__Extract to read__.
*-*-*
Go Experience Report for Generics: Google Metrics API - m0nastic
https://medium.com/@sameer_74231/go-experience-report-for-generics-google-metrics-api-b019d597aaa4
======
euyyn
This is the kind of report Russ Cox asked for, for evaluating the use cases
for generics. I'm glad they're being produced.

------
msingle
I think it is worth noting that Sameer Ajmani is the manager for the Go team.
While some people like to throw around strawman arguments about the Go team
not liking / not seeing the point of generics, they do have first-hand
experience that the difficulties from their decision to (at least so far)
exclude generics from the language. And if you have a similar experience
report; please share it. I think the team wants to get generics "right", but
it's a difficult design problem (compiler complexity, compiler speed, binary
size, ease of use, fitting in with the language, being simple enough) so
feedback will help them understand the problem better.
*-*-*
__Dataset section__.
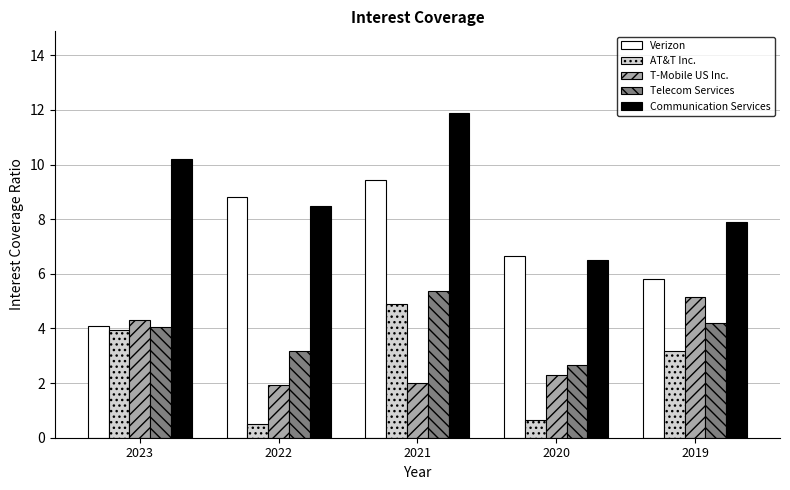

Are the bars grouped side by side (vs. stacked)?

Yes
*-*-*
__Directions__.
A) Answer these questions using the thread on Go generics:
(i) Whom does the first comment name as having asked for this kind of report?
(ii) Who, according to the second comment, is the manager for the Go team?
(iii) What does the second comment ask readers who have a similar experience report to do?
B) Continue the thread on Go generics from the point at which it ends.
The data that accompanies this thread comes from a separate source.

__Outputs by task__.
A)
(i) Russ Cox
(ii) Sameer Ajmani
(iii) Share it.

B)
------
sigmaml
I reported - in reasonable detail - a similar case study, in Jan 2014:
[http://oneofmanyworlds.blogspot.in/2014/01/another-go-at-
go-...](http://oneofmanyworlds.blogspot.in/2014/01/another-go-at-go-
failed.html).

It was similar in that the combinations of types quickly led to a ballooning
of concrete types that had to be implemented. And, not having those concrete
types led to an unacceptably high number of type assertions!

Generics would have solved the problem succinctly, while preserving programmer
intent.

------
goodbye-
Or create a struct that holds all anticipated values as pointers. Create
setters. Yes the api will be different from the other languages involved but
the other languages have generics.

In other words there is a solution to the problem that doesn't require
generics at all.